Selon les derniers chiffres à disposition des chercheurs, « une grande partie » des personnes ayant perdu leur odorat le retrouvent dans un délai « plus ou moins long », assure le spécialiste.

Cependant, pour certains patients, la conséquence de l’infection virale, une inflammation de leurs voies respiratoires, a détruit tout ou partie de leurs cellules olfactives et des mois après la fin de la maladie, l’odorat reste affecté.

« J’aime cuisiner. Je cuisine au goût. Alors, je suis obligé de demander à mon mari ou à mon fils », explique Martine Bailly, 44 ans, cadre SNCF, qui a senti son « odorat revenir mais en partie déformé » après plus de deux mois de privation. « Les vins rouges ont aussi tous le même goût », déplore-t-elle.

L’anosmie et la dysgueusie (perte des saveurs) ont été les seuls symptômes du Covid-19 pour lequel Morgane Delpon, 25 ans, infirmière en réanimation nancéienne, a été testée positive en août.

Mais trois mois plus tard, le manque d’odorat s’est transformé en « handicap professionnel ». Car « le nez lui sert d’alerte » autant que les yeux ou les oreilles devant un malade. « Je dois m’appuyer sur mes collègues », constate-t-elle.

Les deux femmes comptent donc beaucoup sur cette rééducation pour retrouver « le plaisir de manger » ou travailler normalement. « Ça va s’améliorer mais on risque de ne jamais retrouver son nez d’avant », tempère le médecin.

Les odeurs de la vie

L’objectif de « la rééducation olfactive, c’est de renouveler les cellules olfactives » qui ont été « brutalement » endommagées par l’infection, reprend le Dr Nguyen.

L’évaluation de la perte de l’odorat est précise.
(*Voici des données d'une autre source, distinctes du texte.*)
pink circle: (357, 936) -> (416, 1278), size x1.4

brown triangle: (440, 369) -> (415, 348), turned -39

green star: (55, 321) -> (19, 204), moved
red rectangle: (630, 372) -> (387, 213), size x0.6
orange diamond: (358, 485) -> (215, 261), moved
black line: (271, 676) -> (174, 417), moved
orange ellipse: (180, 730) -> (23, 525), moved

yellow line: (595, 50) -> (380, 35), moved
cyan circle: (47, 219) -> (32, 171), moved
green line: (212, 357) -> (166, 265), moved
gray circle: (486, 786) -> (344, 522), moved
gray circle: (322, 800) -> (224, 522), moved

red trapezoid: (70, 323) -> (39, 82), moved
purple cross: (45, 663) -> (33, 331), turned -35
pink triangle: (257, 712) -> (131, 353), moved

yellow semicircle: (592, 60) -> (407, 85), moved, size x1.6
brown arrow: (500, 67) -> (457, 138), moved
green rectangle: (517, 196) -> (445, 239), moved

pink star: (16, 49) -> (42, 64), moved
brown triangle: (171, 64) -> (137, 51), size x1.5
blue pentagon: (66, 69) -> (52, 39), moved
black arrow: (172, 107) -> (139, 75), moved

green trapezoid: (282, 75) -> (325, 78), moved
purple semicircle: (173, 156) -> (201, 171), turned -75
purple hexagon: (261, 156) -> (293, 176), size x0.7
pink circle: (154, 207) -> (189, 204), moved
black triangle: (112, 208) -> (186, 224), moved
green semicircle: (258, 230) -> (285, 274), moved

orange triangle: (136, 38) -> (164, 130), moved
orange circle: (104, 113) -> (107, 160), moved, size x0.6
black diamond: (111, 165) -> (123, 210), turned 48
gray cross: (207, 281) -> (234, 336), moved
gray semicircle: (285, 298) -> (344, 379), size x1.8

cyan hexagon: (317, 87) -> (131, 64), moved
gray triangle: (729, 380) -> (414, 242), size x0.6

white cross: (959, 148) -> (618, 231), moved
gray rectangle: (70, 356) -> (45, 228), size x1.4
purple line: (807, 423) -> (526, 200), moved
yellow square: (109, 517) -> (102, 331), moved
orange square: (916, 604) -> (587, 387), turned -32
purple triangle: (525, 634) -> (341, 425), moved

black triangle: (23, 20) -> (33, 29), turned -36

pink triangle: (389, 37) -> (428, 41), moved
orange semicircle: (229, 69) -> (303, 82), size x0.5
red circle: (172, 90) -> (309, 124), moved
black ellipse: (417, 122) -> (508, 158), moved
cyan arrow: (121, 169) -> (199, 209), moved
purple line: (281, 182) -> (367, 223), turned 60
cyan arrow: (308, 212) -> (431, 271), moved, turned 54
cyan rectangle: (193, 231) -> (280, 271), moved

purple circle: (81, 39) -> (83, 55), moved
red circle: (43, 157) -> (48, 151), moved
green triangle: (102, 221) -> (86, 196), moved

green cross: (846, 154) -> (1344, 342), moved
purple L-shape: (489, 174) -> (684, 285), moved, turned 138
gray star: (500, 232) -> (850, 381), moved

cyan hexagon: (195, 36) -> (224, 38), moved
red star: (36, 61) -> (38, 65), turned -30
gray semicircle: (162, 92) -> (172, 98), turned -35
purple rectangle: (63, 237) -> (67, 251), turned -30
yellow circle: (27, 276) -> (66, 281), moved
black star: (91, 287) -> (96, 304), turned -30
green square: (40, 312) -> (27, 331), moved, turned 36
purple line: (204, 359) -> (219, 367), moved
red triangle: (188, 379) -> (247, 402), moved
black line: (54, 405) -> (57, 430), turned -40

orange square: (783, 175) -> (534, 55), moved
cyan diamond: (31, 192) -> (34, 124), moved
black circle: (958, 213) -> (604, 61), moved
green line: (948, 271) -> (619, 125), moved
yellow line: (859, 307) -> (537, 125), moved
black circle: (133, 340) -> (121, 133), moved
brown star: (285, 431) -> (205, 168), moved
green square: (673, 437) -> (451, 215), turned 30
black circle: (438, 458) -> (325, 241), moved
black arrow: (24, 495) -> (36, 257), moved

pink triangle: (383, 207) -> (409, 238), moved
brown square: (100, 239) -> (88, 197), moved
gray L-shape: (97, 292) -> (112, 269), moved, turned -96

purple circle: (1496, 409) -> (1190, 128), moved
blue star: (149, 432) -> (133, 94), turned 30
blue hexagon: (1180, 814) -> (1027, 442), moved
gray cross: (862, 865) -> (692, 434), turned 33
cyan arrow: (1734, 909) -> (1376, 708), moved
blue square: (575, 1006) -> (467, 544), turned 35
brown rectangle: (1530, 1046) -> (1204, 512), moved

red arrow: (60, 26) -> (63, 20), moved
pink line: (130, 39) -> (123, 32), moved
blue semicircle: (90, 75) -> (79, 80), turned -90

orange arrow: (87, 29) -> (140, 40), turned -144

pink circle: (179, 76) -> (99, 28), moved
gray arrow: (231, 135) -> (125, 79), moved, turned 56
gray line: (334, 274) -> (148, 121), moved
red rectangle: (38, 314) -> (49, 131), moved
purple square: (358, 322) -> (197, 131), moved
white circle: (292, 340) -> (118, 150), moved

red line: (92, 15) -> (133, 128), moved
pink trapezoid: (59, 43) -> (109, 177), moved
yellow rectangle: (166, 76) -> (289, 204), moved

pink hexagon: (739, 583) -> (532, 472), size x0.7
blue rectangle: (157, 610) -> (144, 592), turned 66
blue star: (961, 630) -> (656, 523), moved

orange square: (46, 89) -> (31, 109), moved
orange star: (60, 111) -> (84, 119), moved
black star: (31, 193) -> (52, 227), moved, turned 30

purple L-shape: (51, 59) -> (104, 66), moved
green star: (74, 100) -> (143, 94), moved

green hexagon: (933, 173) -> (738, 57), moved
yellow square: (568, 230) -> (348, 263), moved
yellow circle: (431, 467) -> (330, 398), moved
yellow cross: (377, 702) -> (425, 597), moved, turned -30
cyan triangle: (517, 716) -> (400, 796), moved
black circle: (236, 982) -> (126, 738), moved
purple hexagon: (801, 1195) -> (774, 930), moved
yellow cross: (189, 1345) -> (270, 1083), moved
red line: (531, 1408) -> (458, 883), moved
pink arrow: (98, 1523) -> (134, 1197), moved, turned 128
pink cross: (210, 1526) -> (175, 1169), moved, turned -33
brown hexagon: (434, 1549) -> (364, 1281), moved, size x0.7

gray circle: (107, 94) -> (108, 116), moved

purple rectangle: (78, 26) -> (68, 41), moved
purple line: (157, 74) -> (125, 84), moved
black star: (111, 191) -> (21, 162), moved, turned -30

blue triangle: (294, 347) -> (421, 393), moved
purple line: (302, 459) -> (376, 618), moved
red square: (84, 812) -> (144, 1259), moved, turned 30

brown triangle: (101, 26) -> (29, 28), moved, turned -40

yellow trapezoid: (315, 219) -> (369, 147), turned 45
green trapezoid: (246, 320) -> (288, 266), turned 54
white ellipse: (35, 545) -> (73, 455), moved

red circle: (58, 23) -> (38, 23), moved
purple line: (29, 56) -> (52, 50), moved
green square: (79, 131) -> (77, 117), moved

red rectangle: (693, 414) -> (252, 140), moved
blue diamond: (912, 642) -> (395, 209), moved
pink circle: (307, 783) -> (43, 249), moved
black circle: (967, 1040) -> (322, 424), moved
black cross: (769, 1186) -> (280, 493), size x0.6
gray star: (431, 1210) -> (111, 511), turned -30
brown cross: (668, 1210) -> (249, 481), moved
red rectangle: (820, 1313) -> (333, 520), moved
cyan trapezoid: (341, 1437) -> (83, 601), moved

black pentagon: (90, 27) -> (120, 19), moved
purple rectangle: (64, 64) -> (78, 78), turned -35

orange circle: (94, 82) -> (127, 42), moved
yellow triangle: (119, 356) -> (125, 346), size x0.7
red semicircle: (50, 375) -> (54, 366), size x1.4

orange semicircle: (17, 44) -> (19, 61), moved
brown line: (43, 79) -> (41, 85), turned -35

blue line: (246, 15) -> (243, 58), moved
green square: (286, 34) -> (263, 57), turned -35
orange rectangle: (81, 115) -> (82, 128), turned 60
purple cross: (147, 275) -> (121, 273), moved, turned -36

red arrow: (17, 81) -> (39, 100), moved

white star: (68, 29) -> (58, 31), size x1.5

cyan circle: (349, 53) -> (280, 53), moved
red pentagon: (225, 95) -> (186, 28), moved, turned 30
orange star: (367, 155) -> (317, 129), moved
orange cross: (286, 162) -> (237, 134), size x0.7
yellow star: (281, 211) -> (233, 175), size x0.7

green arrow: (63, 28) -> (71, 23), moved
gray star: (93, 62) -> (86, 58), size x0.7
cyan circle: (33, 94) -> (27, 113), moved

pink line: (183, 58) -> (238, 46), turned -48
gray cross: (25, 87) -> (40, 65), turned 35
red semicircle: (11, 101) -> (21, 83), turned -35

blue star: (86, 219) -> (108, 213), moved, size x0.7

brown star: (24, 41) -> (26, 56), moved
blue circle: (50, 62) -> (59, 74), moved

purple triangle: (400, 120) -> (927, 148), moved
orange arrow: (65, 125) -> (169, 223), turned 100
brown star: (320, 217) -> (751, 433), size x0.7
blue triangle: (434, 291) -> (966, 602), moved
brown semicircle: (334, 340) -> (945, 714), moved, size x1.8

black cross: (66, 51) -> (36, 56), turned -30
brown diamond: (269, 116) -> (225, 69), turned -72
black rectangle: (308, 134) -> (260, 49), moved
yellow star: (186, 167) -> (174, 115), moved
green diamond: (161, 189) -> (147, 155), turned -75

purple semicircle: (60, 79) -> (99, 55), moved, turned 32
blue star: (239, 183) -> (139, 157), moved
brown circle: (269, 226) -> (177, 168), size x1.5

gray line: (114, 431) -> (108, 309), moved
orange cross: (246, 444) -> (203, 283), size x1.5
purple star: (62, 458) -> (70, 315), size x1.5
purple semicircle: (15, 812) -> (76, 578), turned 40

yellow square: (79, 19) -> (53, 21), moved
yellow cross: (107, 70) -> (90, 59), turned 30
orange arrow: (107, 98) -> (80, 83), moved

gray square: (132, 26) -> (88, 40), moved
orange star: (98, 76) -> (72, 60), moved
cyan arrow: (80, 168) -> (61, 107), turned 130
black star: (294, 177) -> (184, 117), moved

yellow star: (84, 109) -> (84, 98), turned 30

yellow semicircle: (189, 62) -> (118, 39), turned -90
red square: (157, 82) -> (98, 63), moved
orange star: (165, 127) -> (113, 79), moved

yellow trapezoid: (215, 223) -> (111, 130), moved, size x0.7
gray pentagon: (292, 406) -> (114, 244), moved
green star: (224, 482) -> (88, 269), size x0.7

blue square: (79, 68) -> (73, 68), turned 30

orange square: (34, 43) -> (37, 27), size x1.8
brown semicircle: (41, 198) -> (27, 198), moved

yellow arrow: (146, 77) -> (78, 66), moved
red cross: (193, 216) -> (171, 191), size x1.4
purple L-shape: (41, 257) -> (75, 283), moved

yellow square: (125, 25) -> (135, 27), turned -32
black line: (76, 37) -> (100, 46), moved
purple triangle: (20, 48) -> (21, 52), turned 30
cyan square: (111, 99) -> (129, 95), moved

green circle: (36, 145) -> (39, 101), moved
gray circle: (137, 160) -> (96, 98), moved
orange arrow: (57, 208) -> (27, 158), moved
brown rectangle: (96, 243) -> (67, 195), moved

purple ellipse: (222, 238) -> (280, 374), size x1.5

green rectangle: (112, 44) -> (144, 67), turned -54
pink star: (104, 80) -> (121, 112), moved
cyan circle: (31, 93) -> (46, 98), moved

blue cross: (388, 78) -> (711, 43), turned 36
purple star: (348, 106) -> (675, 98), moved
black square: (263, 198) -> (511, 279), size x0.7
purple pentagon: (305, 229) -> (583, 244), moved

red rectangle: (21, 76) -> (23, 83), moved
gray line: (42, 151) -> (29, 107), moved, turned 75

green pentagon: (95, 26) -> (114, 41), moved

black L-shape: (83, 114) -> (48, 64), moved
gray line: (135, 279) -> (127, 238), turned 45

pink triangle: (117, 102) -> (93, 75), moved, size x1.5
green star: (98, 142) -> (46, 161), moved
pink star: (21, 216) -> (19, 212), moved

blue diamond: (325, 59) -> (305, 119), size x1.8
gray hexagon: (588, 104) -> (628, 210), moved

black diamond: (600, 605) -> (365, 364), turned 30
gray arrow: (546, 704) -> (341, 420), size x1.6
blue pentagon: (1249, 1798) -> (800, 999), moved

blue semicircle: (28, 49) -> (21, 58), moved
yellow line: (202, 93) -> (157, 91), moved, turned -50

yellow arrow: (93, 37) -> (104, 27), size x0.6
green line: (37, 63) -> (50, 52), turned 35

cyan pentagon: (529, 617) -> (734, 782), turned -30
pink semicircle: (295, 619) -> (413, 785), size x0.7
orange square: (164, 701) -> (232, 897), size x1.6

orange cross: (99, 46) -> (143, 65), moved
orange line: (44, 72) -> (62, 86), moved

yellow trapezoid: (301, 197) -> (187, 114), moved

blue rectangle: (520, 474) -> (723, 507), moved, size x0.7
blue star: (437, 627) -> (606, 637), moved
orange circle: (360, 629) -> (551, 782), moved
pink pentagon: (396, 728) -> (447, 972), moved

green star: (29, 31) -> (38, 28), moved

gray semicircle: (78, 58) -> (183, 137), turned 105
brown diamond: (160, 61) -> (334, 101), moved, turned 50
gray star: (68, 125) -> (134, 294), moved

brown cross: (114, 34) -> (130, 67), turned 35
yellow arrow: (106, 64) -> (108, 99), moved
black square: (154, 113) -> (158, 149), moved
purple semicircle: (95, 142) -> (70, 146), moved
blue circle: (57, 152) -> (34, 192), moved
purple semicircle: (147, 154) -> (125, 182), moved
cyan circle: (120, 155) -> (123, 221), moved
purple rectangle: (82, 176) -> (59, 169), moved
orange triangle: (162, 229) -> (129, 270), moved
Le patient sent des sortes de stylos, numérotés de 1, effluve la plus forte, à 16 et dit s’il sent ou non une odeur. Il n’a pas besoin de l’identifier.

Selon un cahier consulté par l’AFP avec les différents chiffres des personnes qui participent à l’étude, leur odorat reste très faible, autour de 1 à 2 (sur 16). Et parfois zéro, pour certains.

Le deuxième exercice consiste à identifier les effluences. Il y a toujours les mêmes sortes de stylos à sentir. Mais cette fois une aide est apportée avec quatre propositions écrites. Exemples: « orange, fraise, mure, ananas »; « cigarette, vin, café, fumée »; « pain, fromage, poisson, jambon ». Il y a seize catégories.

Enfin, l’ex-malade du Covid-19 est ausculté. Le Dr Nguyen vérifie si la perte de l’odorat n’a pas d’autre cause que le Covid. A ce titre, il introduit une caméra dans le nez à la recherche d’un éventuel polype ou d’une rhinite allergique…

Ensuite, il faut faire preuve de beaucoup de patience et suivre la longue rééducation. Avec l’espoir de pouvoir respirer à nouveau totalement les odeurs de la vie.